▶ [WHAT TO PRODUCE]:
Print the passage of the shareholder proposals post from "Leadership position - Blackmore" up to and including "really in charge?".

▶ [PAGE EXCERPT]:
..........

Saturday, April 11, 2009

Shareholder Proposals

During the last several years of following the company, there have been many suggestions/comments by shareholders on how to turn around the company and enhance shareholder value.

The positive actions from the company such as resolving their investigations/filing their quarterly/yearly reports, selling non-core operations (such as PCD), selling investments (Gemdale, Infinera), cutting expenses, settling the convertible bond, controlling executive compensation (Barton's compensation) have been touted by the company as examples of their progress and sense of urgency. All of the above actions, however, were recommended by shareholders long before the actions were initiated or completed. These "common sense" actions that shareholders (with much less information than the company) have proposed shows the company has been several steps behind and really have no sense of urgency.

The current stock price shows that the market feels the company is still very much behind in terms of their cost basis, corporate governance and having a viable business plan to enhance shareholder value.

Here is a list of items to discuss with management and/or file as formal proposals (yes, its that time of the year where the management/board actually have to consider that they are a public company and at least pretend to address shareholder concerns and run through the obligatory procedures to be compliant with the minimum requirements).

Leadership position - Blackmore is the official CEO but has the former CEO/chairman of the board/founder Hong Lu drawing CEO compensation and leading the efforts in China, the company's main market. This is on top of the new China CEO that they hired and other new executives. I have discussed this issue in previous postings in painstaking detail but is a very important point that have major implications in the performance of the company in China and who is really in charge?

Corporate governance - When the company performance/stock has been so bad for so long, you might expect a signficant change to the board or an outright clean up. Nope, instead insiders have continuously been promoted. Ying Wu, the one significant person let go, was probably the best hope for the company in solidifying their China position. Letting Wu go sent a bad signal on UTs committment to the China market. Having a board/leadership team made up of non-Chinese is also illogical. Having no major outside shareholder (someone that actually paid for their stock positions) is also a terrible situation. The company has to include members of the board with significant share holdings for it to have credibility. At the same time, they need to allow the board to come up for re-election EVERY year.

..........

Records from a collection
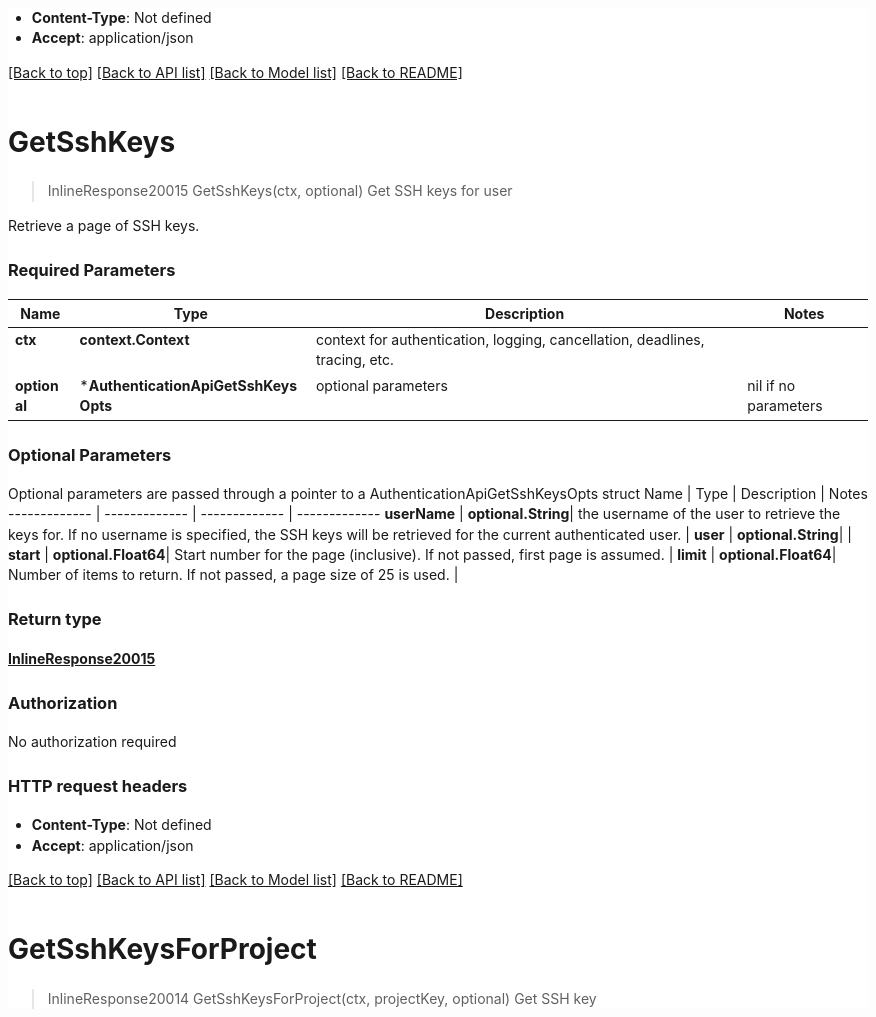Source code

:  - **Content-Type**: Not defined
 - **Accept**: application/json

[[Back to top]](#) [[Back to API list]](../README.md#documentation-for-api-endpoints) [[Back to Model list]](../README.md#documentation-for-models) [[Back to README]](../README.md)

# **GetSshKeys**
> InlineResponse20015 GetSshKeys(ctx, optional)
Get SSH keys for user

Retrieve a page of SSH keys.

### Required Parameters

Name | Type | Description  | Notes
------------- | ------------- | ------------- | -------------
 **ctx** | **context.Context** | context for authentication, logging, cancellation, deadlines, tracing, etc.
 **optional** | ***AuthenticationApiGetSshKeysOpts** | optional parameters | nil if no parameters

### Optional Parameters
Optional parameters are passed through a pointer to a AuthenticationApiGetSshKeysOpts struct
Name | Type | Description  | Notes
------------- | ------------- | ------------- | -------------
 **userName** | **optional.String**| the username of the user to retrieve the keys for. If no username is specified, the SSH keys will be retrieved for the current authenticated user. | 
 **user** | **optional.String**|  | 
 **start** | **optional.Float64**| Start number for the page (inclusive). If not passed, first page is assumed. | 
 **limit** | **optional.Float64**| Number of items to return. If not passed, a page size of 25 is used. | 

### Return type

[**InlineResponse20015**](inline_response_200_15.md)

### Authorization

No authorization required

### HTTP request headers

 - **Content-Type**: Not defined
 - **Accept**: application/json

[[Back to top]](#) [[Back to API list]](../README.md#documentation-for-api-endpoints) [[Back to Model list]](../README.md#documentation-for-models) [[Back to README]](../README.md)

# **GetSshKeysForProject**
> InlineResponse20014 GetSshKeysForProject(ctx, projectKey, optional)
Get SSH key
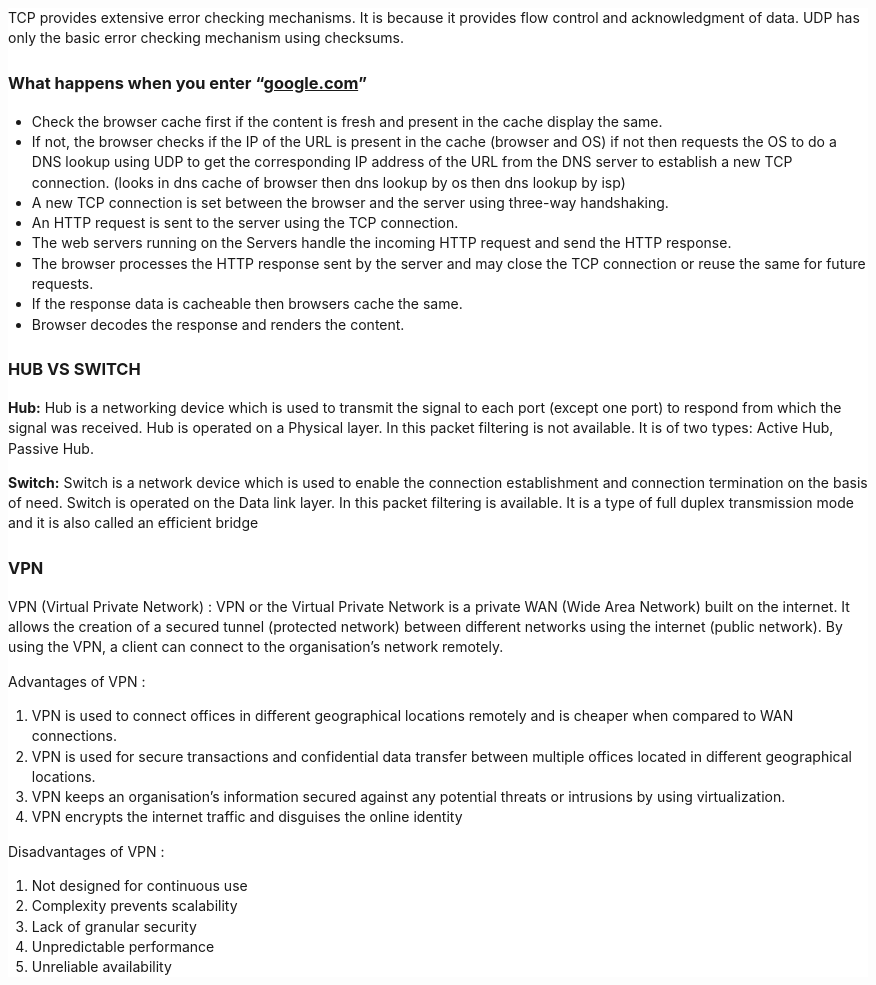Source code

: TCP provides extensive error checking mechanisms. It is because it provides flow control and acknowledgment of data. UDP has only the basic error checking mechanism using checksums.

### What happens when you enter “[google.com](http://google.com/)”

- Check the browser cache first if the content is fresh and present in the cache display the same.
- If not, the browser checks if the IP of the URL is present in the cache (browser and OS) if not then requests the OS to do a DNS lookup using UDP to get the corresponding IP address of the URL from the DNS server to establish a new TCP connection. (looks in dns cache of browser then dns lookup by os then dns lookup by isp)
- A new TCP connection is set between the browser and the server using three-way handshaking.
- An HTTP request is sent to the server using the TCP connection.
- The web servers running on the Servers handle the incoming HTTP request and send the HTTP response.
- The browser processes the HTTP response sent by the server and may close the TCP connection or reuse the same for future requests.
- If the response data is cacheable then browsers cache the same.
- Browser decodes the response and renders the content.

### HUB VS SWITCH

**Hub:** Hub is a networking device which is used to transmit the signal to each port (except one port) to respond from which the signal was received. Hub is operated on a Physical layer. In this packet filtering is not available. It is of two types: Active Hub, Passive Hub.

**Switch:** Switch is a network device which is used to enable the connection establishment and connection termination on the basis of need. Switch is operated on the Data link layer. In this packet filtering is available. It is a type of full duplex transmission mode and it is also called an efficient bridge

### VPN

VPN (Virtual Private Network) : VPN or the Virtual Private Network is a private WAN
(Wide Area Network) built on the internet. It allows the creation of a secured tunnel
(protected network) between different networks using the internet (public network). By using the VPN, a client can connect to the organisation’s network remotely.

Advantages of VPN :

1. VPN is used to connect offices in different geographical locations remotely and is
cheaper when compared to WAN connections.
2. VPN is used for secure transactions and confidential data transfer between
multiple offices located in different geographical locations.
3. VPN keeps an organisation’s information secured against any potential threats or
intrusions by using virtualization.
4. VPN encrypts the internet traffic and disguises the online identity

Disadvantages of VPN :

1. Not designed for continuous use
2. Complexity prevents scalability
3. Lack of granular security
4. Unpredictable performance
5. Unreliable availability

..........

▶ [EXERCISE RESULT]:
Leadership position - Blackmore is the official CEO but has the former CEO/chairman of the board/founder Hong Lu drawing CEO compensation and leading the efforts in China, the company's main market. This is on top of the new China CEO that they hired and other new executives. I have discussed this issue in previous postings in painstaking detail but is a very important point that have major implications in the performance of the company in China and who is really in charge?